I typically delete a dup, but for some reason the conversation on this thread
has been hot.

------
michaelochurch
This is one of the most important articles of the past year.

It's not just about functional programming being powerful and concise and
awesome, even though it is those things. (Mostly, that is. Functional
programming, taken too far, can be incomprehensible.)

Ocaml's a very simple language: a bare-bones skeleton for what a 2020 language
will look like, a functional C. I don't intend to claim that everyone should
drop their favorite languages and switch to ML, but it's important to grok the
idea of ML to get a taste for: (1) higher-order functions (instead of objects)
as the default abstraction when mutability's not needed, and (2) the power of
strong, static typing. The actual "language of 2020" won't be this Ocaml (no
multicore support) implementation and probably not Ocaml at all, but it will
look a lot like Ocaml, Haskell, and Scala.

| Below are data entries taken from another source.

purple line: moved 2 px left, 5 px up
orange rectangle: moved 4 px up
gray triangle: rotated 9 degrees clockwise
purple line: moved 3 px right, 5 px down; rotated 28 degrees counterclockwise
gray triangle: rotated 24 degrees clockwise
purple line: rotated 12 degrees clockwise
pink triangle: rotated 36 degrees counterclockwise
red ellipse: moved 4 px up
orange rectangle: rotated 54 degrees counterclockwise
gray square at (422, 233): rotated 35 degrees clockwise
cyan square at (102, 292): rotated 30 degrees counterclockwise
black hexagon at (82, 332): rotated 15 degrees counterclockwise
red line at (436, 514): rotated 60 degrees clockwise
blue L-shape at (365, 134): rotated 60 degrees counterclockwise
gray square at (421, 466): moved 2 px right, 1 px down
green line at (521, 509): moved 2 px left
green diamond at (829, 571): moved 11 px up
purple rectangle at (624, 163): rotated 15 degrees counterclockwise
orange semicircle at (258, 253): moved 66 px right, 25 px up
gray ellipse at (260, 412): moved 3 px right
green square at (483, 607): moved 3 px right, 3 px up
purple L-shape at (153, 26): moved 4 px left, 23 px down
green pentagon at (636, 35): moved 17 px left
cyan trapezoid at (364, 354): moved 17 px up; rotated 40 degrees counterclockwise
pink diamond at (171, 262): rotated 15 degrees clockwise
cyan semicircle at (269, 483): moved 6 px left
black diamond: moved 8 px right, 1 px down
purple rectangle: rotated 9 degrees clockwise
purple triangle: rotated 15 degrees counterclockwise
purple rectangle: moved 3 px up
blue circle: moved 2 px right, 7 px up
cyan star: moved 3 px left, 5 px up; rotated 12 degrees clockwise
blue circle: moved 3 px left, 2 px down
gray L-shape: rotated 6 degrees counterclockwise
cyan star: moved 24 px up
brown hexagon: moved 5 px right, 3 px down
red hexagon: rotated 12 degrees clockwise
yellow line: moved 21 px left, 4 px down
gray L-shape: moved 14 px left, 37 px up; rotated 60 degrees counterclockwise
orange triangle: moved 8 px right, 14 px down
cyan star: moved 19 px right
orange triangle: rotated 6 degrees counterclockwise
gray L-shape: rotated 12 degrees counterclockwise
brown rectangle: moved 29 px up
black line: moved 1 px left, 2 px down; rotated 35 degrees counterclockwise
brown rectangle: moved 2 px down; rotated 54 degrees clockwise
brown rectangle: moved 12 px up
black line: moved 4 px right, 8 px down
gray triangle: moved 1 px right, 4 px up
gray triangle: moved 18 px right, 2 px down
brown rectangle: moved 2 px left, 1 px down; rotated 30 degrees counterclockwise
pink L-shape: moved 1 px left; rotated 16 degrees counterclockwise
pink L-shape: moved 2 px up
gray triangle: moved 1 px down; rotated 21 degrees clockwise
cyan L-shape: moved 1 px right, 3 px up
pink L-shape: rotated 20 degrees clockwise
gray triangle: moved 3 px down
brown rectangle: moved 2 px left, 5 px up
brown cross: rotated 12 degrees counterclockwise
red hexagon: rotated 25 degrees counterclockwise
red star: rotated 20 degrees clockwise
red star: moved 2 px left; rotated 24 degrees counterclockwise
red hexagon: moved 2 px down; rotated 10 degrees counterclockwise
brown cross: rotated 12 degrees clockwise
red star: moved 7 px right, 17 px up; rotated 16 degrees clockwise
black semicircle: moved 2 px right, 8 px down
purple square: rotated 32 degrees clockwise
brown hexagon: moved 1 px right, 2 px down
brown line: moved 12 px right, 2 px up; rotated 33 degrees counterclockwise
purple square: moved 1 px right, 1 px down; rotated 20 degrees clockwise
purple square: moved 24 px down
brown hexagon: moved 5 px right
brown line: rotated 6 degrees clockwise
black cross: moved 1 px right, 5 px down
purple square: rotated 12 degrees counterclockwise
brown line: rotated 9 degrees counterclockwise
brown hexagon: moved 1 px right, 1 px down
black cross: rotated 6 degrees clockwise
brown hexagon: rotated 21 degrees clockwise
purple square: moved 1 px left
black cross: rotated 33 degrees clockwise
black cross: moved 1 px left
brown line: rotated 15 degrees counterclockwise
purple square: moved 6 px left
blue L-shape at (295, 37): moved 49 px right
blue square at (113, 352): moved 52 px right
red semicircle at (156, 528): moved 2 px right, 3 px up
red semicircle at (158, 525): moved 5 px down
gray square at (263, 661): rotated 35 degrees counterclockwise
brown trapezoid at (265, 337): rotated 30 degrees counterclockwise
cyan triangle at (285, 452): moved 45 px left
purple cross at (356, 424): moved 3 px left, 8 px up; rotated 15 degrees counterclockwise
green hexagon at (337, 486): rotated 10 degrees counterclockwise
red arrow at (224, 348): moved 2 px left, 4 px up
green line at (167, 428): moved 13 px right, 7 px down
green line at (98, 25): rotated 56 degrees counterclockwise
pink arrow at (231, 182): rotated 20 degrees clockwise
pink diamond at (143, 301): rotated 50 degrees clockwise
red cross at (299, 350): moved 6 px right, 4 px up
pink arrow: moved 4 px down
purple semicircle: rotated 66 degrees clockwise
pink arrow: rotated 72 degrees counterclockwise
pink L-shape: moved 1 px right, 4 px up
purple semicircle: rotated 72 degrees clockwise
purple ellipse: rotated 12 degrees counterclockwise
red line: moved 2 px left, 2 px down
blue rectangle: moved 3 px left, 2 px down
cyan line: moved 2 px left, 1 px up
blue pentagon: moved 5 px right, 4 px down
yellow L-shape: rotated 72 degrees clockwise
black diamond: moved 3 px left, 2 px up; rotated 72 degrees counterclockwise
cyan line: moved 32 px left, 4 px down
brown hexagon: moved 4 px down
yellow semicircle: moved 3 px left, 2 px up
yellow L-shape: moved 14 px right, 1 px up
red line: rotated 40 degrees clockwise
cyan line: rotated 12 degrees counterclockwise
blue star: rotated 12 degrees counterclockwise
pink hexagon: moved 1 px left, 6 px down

Let me bring out one snippet:

 _Reading code was part of the firm's approach to risk from before we had
written our first line of OCaml. Early on, a couple of the most senior traders
(including one of the founders) committed to reading every line of code that
went into the core trading systems, before those systems went into
production._

That's not bullshit. A smart person with a general sense of algorithms, but
who's not necessarily a full-time programmer, can read and understand most
OCaml code. In C++ this would be impossible; you'd need a C++ expert just to
make sure you're not going to get impaled by undefined behavior.

What makes OCaml awesome is that it's the only language I've encountered
(Haskell and Scala may have this property; insufficient exposure) where
_reading_ average-case code is _fun_. Haskell is a great language as well, but
it seems to be optimized for _writers_ of code; Ocaml's optimized for
_readers_. Yes, there's horrid Ocaml code out there and there's beautiful code
in lesser languages, but Ocaml is the only language I've _ever_ encountered
where 50th-percentile code looks attractive. The consequence is that people
_do_ read code. Sometimes, just for fun. (Yes, imagine that.) I learned a hell
of a lot about programming when I was working in Ocaml simply because I
_enjoyed_ reading the code. Average-case C++ code is never fun to read, and
what matters in a professional environment is not what the language makes
possible, but what average code actually ends up looking like.

If you're not familiar in detail with the benefits of functional programming
and strong static typing, read this article. Read it 3 times, even.